Shadow Patriots
- First edition
- Author: Lucia St. Clair Robson
- Language: English
- Genre: Historical novel
- Publisher: Forge Books (Tor)
- Publication date: 1 May 2005
- Publication place: United States
- Media type: Print (Hardcover)
- Pages: 336 pp (first edition, hardback)
- ISBN: 0-7653-0550-X (first edition, hardback)
- OCLC: 57352803
- Dewey Decimal: 813/.54 22
- LC Class: PS3568.O3185 S47 2005

= Shadow Patriots =

2005 novel by Lucia St. Clair Robson

Shadow Patriots is 2005 historical novel by American author Lucia St. Clair Robson. It tells of the Culper Ring, a group of George Washington's spies operating out of New York City during the Revolution. The story includes familiar names—Washington, Alexander Hamilton, Benedict Arnold, Peggy Shippen—and one unfamiliar number, the mysterious Spy 355. 355 was the Culpers' code for "lady," and after 225 years she remains a nameless heroine who, many historians believe, died for her country.

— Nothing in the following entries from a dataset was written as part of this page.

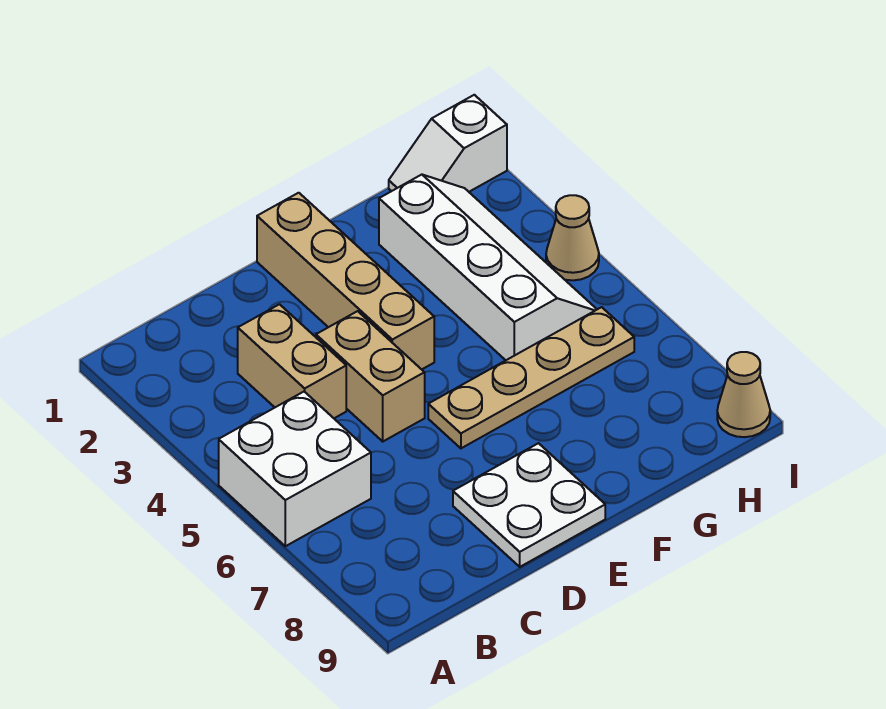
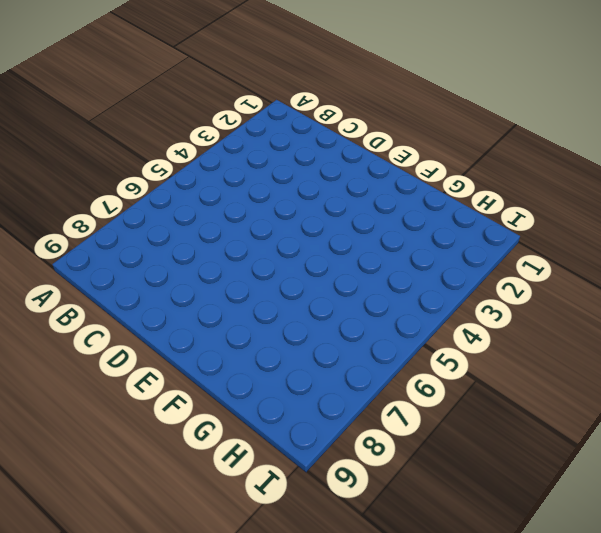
none -> white 2x2 brick [219,392,371,546]
none -> tan 1x2 brick [238,304,346,418]

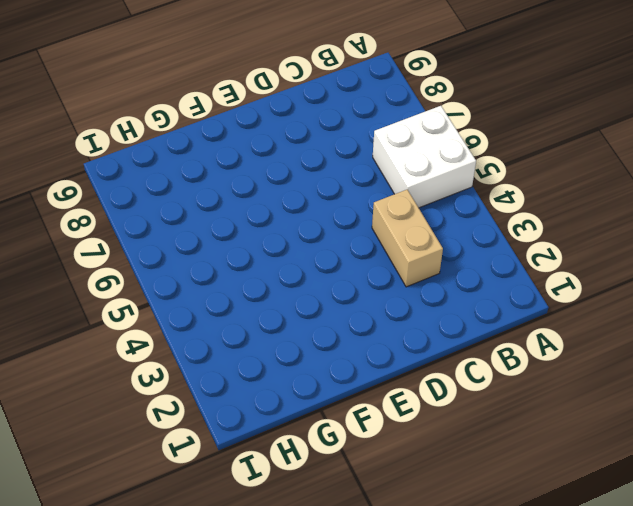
none -> tan 1x2 brick [316,311,425,441]
none -> white 2x2 plate [453,443,605,567]

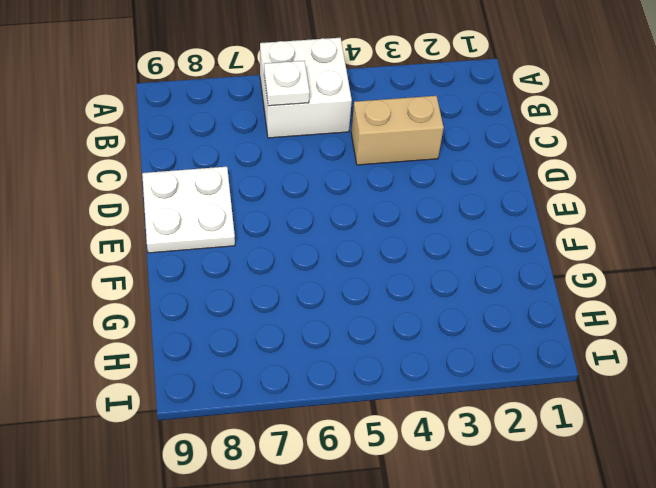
white 1x1 plate [264,61,310,106] -> none
none -> tan 1x2 brick [316,311,425,441]
none -> tan 1x4 brick [257,193,434,369]

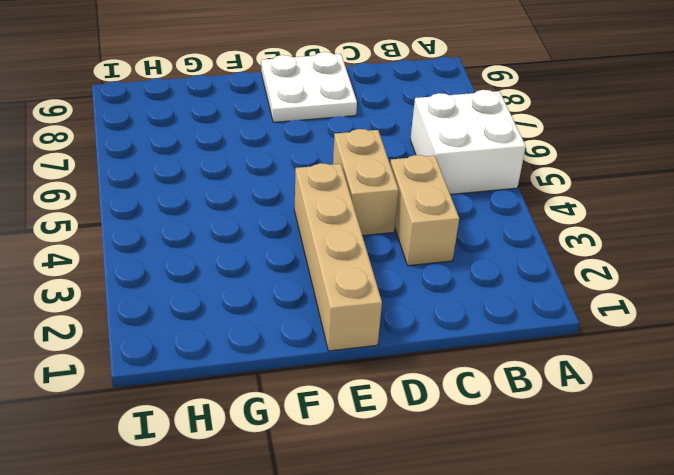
none -> tan 1x4 plate [428,307,634,448]
none -> white 2x4 slope [379,175,597,360]

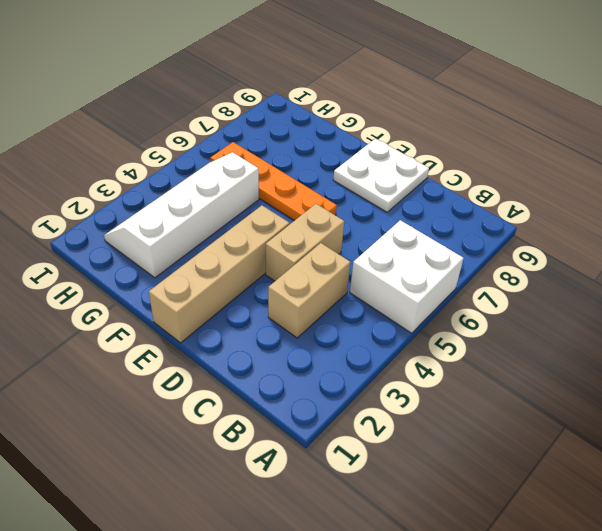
orange 1x4 plate [210,142,337,221] -> tan 1x4 plate [428,307,634,448]
none -> white 1x2 slope [389,95,507,192]
none -> tan 1x1 cone [546,195,599,280]

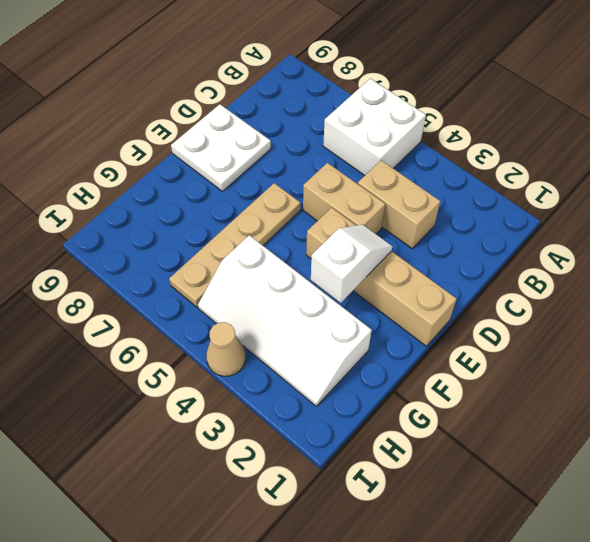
white 1x2 slope [311,225,392,303] -> white 1x2 slope moved to [389,95,507,192]
none -> tan 1x1 cone [717,352,770,437]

The Culpers transported their intelligence from British-occupied Manhattan to Setauket, then across Long Island Sound to Washington's troops in Connecticut. The book covers more than secret codes, invisible ink, double agents, and aliases. An estimated 11,500 American soldiers died in British custody here. "The prison ship martyrs," as they're called, are part of this story, as well as intrigue in Philadelphia, the battles of Brooklyn, Monmouth, and Stony Point, the betrayal of West Point, and the hardships of the winter encampments at Valley Forge and Morristown.